What you will do
Answer these questions using the XNNPACK text below.
(a) According to the XNNPACK text, how much faster than the default Tensorflow Lite backend can the XNNPACK delegate be in some cases?
(b) On what does Tensorflow Lite currently rely for running on x86 processors?
(c) Which x86 optimizations does the XNNPACK delegate feature?

Document text
● ● ● ● ● ● ●
Photo by SpaceX on Flickr

TL;DR: The new Tensorflow Lite XNNPACK delegate enables best in-class performance on x86 and ARM CPUs — over 10x faster than the default Tensorflow Lite backend in some cases.

Tensorflow Lite is one of my favourite software packages. It enables easy and fast deployment on a range of hardware and now comes with a wide range of delegates to accelerate inference — GPU, Core ML and Hexagon, to name a few. One drawback of Tensorflow Lite however is that it’s been designed with mobile applications in mind, and therefore isn’t optimised for Intel & AMD x86 processors. Better x86 support is on the Tensorflow Lite development roadmap, but for now Tensorflow Lite mostly relies on converting ARM Neon instructions to SSE via the Neon_2_SSE bridge.

There is however a new Tensorflow Lite delegate for CPU-based floating-point computations, XNNPACK, that does feature x86 AVX and AVX-512 optimizations. In this post I’ll walk you through using XNNPACK and show some benchmarks.
● ● ● ● ● ● ●
Exercise data
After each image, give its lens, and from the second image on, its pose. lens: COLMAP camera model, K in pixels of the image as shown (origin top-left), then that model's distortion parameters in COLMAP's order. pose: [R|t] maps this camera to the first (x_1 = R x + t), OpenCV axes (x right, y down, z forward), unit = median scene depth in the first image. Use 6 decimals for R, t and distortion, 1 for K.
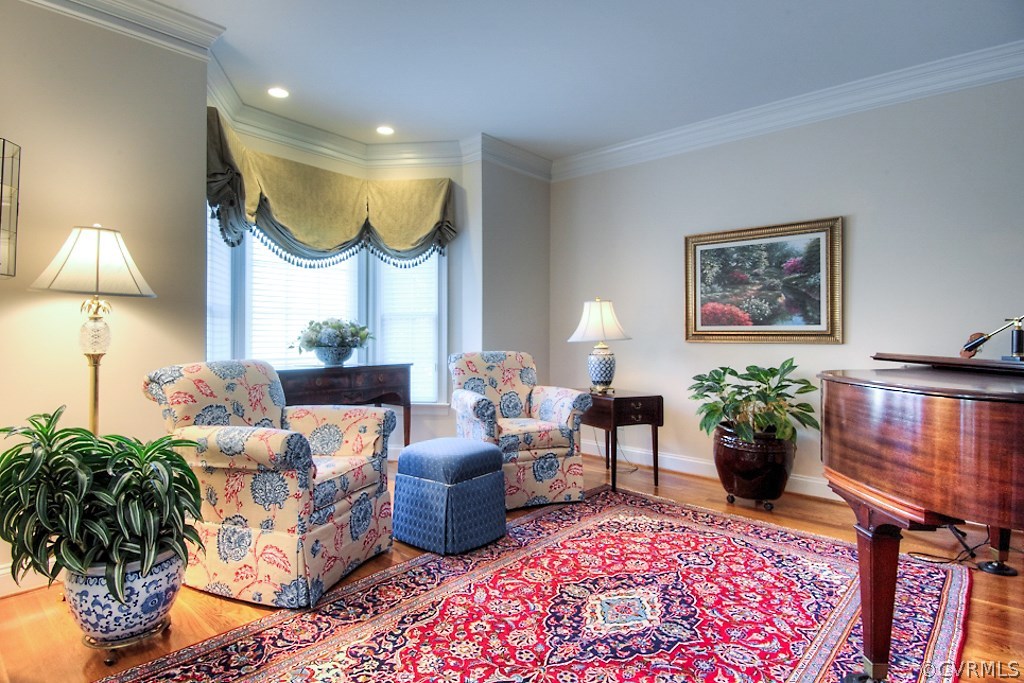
● ● ● ● ● ● ●
Task answer
(a) Over 10x faster.
(b) It mostly relies on converting ARM Neon instructions to SSE via the Neon_2_SSE bridge.
(c) AVX and AVX-512 optimizations.